One of his friends wrote to me:

“In the early hours of this morning my friend Joe C.’s earthly sojourn ended. Joe was a down-to-earth man, a heart of gold, a comedian and often a ‘gor blimey’ bloke. Please, will you and your ministering angels accept my heart-felt, thanks for making the evening of his life a happy event, I repeat, A Very Happy Event. If there is another world, then Joe was living to go to it, an example I shall keep to the end — or my beginning”.

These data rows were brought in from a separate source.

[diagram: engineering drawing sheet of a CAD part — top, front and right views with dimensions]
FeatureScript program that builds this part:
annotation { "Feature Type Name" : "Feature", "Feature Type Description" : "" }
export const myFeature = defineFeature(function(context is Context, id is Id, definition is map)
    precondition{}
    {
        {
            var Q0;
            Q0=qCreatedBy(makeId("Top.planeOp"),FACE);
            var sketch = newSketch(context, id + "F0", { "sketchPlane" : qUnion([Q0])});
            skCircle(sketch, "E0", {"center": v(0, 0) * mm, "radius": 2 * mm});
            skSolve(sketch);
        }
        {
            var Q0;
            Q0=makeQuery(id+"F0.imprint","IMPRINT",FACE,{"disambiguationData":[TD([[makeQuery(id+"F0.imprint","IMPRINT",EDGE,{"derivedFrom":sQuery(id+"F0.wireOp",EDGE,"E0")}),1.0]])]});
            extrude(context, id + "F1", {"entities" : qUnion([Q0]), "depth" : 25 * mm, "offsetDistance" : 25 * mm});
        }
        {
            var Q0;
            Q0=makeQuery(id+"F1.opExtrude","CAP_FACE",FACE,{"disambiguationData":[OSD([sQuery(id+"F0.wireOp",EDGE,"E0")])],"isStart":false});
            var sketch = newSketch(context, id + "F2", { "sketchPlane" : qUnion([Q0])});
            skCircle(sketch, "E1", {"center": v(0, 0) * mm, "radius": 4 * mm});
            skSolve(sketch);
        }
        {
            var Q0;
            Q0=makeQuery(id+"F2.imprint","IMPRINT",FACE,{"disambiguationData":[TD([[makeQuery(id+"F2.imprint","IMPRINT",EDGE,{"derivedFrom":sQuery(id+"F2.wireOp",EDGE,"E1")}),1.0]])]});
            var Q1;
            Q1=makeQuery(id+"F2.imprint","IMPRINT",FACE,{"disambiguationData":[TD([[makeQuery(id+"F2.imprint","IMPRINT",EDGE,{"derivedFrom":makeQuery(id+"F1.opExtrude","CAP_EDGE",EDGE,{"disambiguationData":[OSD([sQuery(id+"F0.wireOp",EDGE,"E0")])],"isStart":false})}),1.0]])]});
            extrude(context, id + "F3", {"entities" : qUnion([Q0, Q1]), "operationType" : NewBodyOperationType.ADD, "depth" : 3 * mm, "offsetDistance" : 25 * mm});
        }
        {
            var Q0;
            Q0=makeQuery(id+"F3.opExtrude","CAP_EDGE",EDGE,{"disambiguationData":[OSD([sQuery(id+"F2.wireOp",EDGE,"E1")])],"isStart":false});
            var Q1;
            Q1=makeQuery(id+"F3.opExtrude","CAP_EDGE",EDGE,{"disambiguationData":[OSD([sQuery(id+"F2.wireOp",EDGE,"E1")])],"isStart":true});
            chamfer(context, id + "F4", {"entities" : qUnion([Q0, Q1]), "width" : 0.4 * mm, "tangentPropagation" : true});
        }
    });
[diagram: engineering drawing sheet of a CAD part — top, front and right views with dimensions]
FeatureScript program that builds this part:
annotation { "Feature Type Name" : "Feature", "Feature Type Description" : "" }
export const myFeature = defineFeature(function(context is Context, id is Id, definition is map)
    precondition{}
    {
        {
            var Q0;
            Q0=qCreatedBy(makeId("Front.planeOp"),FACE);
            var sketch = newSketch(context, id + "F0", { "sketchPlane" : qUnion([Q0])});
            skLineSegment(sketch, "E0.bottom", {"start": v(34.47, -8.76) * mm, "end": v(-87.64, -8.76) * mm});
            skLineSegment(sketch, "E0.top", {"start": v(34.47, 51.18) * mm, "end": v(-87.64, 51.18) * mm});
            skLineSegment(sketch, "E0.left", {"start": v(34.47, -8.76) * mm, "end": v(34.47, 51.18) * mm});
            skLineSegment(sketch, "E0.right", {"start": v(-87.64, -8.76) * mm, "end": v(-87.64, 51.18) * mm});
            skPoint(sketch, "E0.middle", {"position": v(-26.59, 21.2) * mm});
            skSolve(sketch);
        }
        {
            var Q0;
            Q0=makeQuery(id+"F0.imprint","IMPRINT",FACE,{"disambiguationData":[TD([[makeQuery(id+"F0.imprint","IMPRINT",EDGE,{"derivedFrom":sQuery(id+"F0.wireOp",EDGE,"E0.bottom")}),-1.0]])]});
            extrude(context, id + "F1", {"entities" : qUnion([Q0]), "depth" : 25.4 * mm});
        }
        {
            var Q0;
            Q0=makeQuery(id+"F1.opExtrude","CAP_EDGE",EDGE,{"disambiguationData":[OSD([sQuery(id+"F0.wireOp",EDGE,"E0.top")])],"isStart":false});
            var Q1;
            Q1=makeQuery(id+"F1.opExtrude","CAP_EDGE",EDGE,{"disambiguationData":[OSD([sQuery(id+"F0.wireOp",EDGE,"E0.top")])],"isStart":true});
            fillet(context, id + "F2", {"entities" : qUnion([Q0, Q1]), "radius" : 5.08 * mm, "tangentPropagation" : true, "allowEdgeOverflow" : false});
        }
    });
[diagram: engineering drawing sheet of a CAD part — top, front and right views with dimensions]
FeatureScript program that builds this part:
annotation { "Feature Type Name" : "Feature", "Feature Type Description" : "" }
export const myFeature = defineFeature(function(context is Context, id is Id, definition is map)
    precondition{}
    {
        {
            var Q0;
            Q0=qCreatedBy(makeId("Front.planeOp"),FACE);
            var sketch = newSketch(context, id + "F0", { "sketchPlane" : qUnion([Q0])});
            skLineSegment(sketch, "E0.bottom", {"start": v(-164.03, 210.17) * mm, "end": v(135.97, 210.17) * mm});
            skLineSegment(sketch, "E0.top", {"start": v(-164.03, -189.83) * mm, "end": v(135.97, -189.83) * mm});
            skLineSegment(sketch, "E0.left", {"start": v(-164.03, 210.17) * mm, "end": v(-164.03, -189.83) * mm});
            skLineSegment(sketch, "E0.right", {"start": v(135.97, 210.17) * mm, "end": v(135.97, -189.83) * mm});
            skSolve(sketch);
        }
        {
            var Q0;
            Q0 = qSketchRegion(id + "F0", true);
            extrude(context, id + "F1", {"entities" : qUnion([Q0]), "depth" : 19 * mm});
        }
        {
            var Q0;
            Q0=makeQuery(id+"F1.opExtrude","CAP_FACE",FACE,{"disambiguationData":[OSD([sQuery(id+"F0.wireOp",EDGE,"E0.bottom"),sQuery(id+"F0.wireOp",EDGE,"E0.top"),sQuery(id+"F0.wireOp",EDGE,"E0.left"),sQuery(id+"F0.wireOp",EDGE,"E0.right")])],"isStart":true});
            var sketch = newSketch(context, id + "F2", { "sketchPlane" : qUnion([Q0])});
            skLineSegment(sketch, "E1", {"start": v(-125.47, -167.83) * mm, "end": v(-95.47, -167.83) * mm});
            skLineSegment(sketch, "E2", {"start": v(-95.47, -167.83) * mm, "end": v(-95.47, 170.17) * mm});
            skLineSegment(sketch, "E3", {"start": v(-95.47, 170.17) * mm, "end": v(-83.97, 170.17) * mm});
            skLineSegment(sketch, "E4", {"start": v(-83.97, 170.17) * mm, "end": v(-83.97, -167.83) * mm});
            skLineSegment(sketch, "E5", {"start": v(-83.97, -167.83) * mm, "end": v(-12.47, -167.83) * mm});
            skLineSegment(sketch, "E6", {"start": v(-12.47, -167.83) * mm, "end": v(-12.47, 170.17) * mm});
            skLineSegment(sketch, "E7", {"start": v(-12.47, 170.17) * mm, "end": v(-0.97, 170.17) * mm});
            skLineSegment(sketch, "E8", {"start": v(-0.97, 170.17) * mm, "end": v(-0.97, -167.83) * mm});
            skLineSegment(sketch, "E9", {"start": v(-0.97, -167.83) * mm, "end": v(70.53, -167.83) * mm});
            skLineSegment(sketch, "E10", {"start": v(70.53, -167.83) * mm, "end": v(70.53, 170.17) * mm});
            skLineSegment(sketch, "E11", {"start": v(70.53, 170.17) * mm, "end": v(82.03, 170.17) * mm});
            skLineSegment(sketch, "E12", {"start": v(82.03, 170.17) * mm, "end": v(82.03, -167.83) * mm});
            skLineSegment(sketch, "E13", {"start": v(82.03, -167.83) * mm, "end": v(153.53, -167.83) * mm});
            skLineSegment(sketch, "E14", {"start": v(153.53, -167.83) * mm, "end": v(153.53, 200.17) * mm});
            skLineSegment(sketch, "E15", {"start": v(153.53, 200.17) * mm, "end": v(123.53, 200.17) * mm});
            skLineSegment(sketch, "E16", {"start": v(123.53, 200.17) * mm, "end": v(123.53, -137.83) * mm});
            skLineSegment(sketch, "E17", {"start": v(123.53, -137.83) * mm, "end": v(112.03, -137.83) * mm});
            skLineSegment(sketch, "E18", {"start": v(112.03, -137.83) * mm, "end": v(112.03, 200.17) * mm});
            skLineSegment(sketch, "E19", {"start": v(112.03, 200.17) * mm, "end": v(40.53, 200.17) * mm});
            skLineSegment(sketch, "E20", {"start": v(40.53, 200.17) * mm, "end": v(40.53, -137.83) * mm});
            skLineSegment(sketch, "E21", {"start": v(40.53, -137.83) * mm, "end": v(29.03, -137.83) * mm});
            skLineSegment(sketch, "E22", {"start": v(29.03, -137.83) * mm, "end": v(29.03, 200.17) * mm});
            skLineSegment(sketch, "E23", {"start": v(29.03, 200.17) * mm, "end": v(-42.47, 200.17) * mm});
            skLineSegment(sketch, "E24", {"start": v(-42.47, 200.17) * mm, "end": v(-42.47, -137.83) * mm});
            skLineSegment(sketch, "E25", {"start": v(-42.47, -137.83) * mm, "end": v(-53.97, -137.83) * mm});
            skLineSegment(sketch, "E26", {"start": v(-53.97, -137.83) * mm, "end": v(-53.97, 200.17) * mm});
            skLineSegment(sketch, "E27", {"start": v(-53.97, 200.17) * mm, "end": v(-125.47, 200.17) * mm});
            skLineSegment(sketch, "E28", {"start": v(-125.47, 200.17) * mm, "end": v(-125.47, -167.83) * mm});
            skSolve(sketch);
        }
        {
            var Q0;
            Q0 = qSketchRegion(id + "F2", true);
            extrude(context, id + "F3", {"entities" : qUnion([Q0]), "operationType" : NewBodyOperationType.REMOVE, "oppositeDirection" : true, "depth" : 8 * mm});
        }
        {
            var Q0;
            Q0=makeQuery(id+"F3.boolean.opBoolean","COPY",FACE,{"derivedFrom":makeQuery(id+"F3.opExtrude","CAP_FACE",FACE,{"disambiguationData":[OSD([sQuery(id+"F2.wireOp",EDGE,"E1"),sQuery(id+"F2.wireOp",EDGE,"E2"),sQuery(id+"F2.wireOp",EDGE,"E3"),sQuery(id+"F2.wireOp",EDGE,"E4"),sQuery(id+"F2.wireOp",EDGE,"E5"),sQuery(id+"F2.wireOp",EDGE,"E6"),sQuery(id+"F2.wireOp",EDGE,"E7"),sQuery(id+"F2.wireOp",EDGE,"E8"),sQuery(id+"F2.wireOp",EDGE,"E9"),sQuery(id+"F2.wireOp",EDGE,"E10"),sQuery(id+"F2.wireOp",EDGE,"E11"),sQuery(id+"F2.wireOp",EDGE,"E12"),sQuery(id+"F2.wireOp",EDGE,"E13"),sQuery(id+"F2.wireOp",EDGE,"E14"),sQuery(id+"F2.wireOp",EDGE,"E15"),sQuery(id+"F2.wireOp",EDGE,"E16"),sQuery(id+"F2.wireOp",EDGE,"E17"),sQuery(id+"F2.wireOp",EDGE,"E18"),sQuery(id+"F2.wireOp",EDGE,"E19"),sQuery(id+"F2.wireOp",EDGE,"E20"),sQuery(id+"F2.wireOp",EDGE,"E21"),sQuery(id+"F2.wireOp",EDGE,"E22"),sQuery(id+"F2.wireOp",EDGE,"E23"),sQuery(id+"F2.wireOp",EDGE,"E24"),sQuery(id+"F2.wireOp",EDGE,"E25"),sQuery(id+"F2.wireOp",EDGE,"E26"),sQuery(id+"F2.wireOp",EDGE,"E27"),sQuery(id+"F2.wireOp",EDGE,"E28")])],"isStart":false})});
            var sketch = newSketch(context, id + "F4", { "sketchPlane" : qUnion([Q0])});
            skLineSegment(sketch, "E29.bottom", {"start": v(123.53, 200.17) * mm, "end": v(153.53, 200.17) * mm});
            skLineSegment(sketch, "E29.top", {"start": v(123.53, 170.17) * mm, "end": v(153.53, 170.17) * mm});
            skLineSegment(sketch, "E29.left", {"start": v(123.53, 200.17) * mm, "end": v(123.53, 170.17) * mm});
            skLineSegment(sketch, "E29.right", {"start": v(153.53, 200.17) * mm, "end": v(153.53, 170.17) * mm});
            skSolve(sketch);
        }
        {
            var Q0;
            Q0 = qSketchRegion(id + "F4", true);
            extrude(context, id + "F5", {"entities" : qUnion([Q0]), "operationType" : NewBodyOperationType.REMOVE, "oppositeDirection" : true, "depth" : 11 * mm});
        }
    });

These three men had a quiet, rather ill companion in their four-bed bay. Mr. M. watched their activities in a somewhat detached manner. He spoke little but obviously felt drawn to some extent into the ward ‘Club’. He had expected the first two deaths but was more shocked when Mr. C. also died. He told us that he missed them, but he was able to welcome two new patients with his usual quietness and at present is considerably better than on admission. All three families called back to see him.

(1) the importance of morale and sympathetic understanding in a unit devoted to the care of dying people cannot be over-emphasised, and added to this major contribution to their psychologic comfort may be an enhanced subjective effect of drugs. In assessing pharmacological efficacy in these circumstances the group effect should be considered.